Find all solutions to the following equation on the interval 0<=x<=2PI
8cos^2(X)sin^2(X) + 2cos^2(X) - 3 = 0
There are 8 solutions.
If somebody could show me how to do it and not give me the answers, that would be great.
Substitute sin^2(x) = 1-cos^2(x) and expand the expression in powers of
cos(x), You get a quadratic equation in cos^2(x). So, if you put cos^2(x) = y, the equation is quadratic in y.
First, solve the #1 Identity for sin^2(x) and plug it into the equation so that we have only cosines in the problem. The #1 Identity if sin^2(x) + cos^2(x) = 1.
Distribute.
Factor as you would if the cosine were simply x. Solve for cos(x).
Then, refer to the unit circle (which should be in your head) to solve for x. Cosine corresponds to the x-coordinate.
I only get 4 answers though. I'm supposed to get 8
If you put cos(x) = c, the equation becomes:
8c^4 - 10 c^2 + 3 = 0
(4 c^2 - 3)(2c^2 - 1) = 0
c = ±1/2 sqrt(3)
c = ±1/2 sqrt(2)
And you see that:
x = ±pi/6 + n pi
x = ±pi/4 + n pi
There are thus 8 solutions per interval of 2 pi.
ya sorry, I got it confused. Thanks for all the help.
if you have something like cos^2 x = 1/16
I am not picking what you actually have of course
then cos x = 1/4 OR cos x = -1/4
now cos 4 = 1/4 at 2 places on the unit circle (first quadrant and fourth)
and
cos x = -1/4 at two places on the circle (second quadrant and third)
that gives you four answers
The other solution for cos^2 gives you four more
To solve the equation 8cos^2(x)sin^2(x) + 2cos^2(x) - 3 = 0, we can use the fact that sin^2(x) = 1 - cos^2(x).

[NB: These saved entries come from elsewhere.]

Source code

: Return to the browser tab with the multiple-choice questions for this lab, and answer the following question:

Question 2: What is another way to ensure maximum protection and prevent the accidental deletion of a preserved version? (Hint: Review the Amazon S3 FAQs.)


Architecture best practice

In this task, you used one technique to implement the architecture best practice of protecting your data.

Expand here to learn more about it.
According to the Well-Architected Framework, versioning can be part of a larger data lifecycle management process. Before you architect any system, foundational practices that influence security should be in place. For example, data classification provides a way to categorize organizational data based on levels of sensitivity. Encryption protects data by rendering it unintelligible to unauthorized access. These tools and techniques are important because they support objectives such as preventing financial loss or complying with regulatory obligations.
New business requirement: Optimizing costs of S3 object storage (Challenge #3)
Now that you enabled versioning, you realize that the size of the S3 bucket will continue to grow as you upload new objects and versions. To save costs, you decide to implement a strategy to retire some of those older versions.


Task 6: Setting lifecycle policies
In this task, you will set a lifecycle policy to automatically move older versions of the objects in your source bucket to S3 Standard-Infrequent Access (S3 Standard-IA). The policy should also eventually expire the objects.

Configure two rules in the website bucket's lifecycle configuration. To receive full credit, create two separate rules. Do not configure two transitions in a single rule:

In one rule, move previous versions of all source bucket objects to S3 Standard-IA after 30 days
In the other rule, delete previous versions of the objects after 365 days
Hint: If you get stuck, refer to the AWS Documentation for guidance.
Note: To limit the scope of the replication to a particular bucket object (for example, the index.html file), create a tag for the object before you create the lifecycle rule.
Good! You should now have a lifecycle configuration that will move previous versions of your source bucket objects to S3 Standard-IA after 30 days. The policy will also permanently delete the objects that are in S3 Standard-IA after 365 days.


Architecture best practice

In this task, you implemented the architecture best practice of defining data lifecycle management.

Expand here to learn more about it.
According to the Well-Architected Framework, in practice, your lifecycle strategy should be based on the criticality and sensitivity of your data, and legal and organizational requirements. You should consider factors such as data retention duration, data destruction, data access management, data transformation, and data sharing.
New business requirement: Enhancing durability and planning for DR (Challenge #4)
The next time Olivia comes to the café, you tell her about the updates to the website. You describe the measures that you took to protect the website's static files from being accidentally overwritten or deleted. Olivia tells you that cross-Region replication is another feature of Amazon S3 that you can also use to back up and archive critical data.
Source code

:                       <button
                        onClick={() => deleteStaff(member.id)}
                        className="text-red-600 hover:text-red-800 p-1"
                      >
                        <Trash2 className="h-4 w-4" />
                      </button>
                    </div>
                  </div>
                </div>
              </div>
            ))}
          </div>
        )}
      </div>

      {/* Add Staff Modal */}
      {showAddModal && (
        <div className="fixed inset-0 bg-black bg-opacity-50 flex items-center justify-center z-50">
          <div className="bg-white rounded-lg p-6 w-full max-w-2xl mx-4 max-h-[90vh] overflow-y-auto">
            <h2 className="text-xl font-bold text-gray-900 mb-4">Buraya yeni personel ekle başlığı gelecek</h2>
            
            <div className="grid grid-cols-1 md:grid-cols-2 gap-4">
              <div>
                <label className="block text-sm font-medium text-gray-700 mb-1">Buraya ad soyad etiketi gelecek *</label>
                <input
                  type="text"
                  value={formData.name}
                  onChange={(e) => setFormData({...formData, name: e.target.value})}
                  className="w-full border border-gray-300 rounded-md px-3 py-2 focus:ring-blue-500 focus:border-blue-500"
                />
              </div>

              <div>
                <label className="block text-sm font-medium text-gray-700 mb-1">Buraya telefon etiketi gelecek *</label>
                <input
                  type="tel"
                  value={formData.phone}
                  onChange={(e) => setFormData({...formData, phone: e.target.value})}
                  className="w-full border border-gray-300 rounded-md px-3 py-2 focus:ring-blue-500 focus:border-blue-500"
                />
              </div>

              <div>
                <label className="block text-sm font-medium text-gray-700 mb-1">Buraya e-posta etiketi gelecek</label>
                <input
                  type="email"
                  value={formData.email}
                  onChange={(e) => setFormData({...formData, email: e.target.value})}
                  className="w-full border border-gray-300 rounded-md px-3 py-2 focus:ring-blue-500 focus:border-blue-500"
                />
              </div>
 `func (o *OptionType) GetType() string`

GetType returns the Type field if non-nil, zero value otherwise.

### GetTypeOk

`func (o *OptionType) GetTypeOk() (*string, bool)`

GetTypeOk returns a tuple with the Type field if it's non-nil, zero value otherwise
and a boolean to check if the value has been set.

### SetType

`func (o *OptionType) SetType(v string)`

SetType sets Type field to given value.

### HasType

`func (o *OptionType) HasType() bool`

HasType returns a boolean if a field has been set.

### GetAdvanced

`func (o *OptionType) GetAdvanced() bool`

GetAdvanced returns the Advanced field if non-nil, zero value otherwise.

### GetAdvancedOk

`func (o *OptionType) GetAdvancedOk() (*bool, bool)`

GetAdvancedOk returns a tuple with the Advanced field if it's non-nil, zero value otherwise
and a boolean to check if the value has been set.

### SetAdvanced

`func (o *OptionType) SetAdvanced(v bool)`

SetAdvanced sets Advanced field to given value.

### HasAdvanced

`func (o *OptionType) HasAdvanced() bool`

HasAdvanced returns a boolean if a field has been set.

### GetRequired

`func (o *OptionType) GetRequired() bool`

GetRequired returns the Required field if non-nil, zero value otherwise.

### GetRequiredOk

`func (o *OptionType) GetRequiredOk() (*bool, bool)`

Let's substitute sin^2(x) with 1 - cos^2(x) in the given equation:
8cos^2(x)(1 - cos^2(x)) + 2cos^2(x) - 3 = 0
Now, simplify this equation:
8cos^2(x) - 8cos^4(x) + 2cos^2(x) - 3 = 0
Rearrange the equation:
-8cos^4(x) + 10cos^2(x) - 3 = 0
This can be thought of as a quadratic equation in terms of cos^2(x). If we let u = cos^2(x), then we have:
-8u^2 + 10u - 3 = 0
Now we can solve this quadratic equation. We can do this by factoring, completing the square, or using the quadratic formula. To factor or complete the square, we'll need to manipulate the equation to have a leading coefficient of 1. But since the quadratic formula works regardless, let's use it here.
The quadratic formula states that for an equation of the form ax^2 + bx + c = 0, the solutions are given by:
x = (-b ± sqrt(b^2 - 4ac)) / (2a)
In our case, a = -8, b = 10, and c = -3. Plug these values into the quadratic formula:
u = (-10 ± sqrt(10^2 - 4(-8)(-3))) / (2(-8))
Simplifying further:
u = (-10 ± sqrt(100 - 96)) / (-16)
u = (-10 ± sqrt(4)) / (-16)
We can simplify the square root:
u = (-10 ± 2) / (-16)
Now we have two possible solutions:
1) u = (-10 + 2) / (-16)
u = -8 / -16 = 1/2
2) u = (-10 - 2) / (-16)
u = -12 / -16 = 3/4
Since u = cos^2(x), we need to find the square root of these values to get cos(x):
1) cos(x) = sqrt(1/2) = √(1/2)
2) cos(x) = sqrt(3/4) = √(3/2)
Now, we consider the interval 0 <= x <= 2π.
For solution 1, cos(x) = √(1/2) has two possibilities: x = π/4 and x = 7π/4. These are valid solutions within the given interval.
For solution 2, cos(x) = √(3/2) is not possible within the range of -1 to 1. Therefore, there are no solutions for this case.
So, the solutions to the equation 8cos^2(x)sin^2(x) + 2cos^2(x) - 3 = 0 on the interval 0 <= x <= 2π are x = π/4 and x = 7π/4.
Keep in mind that there may be more solutions to this equation, but we focused on the given interval.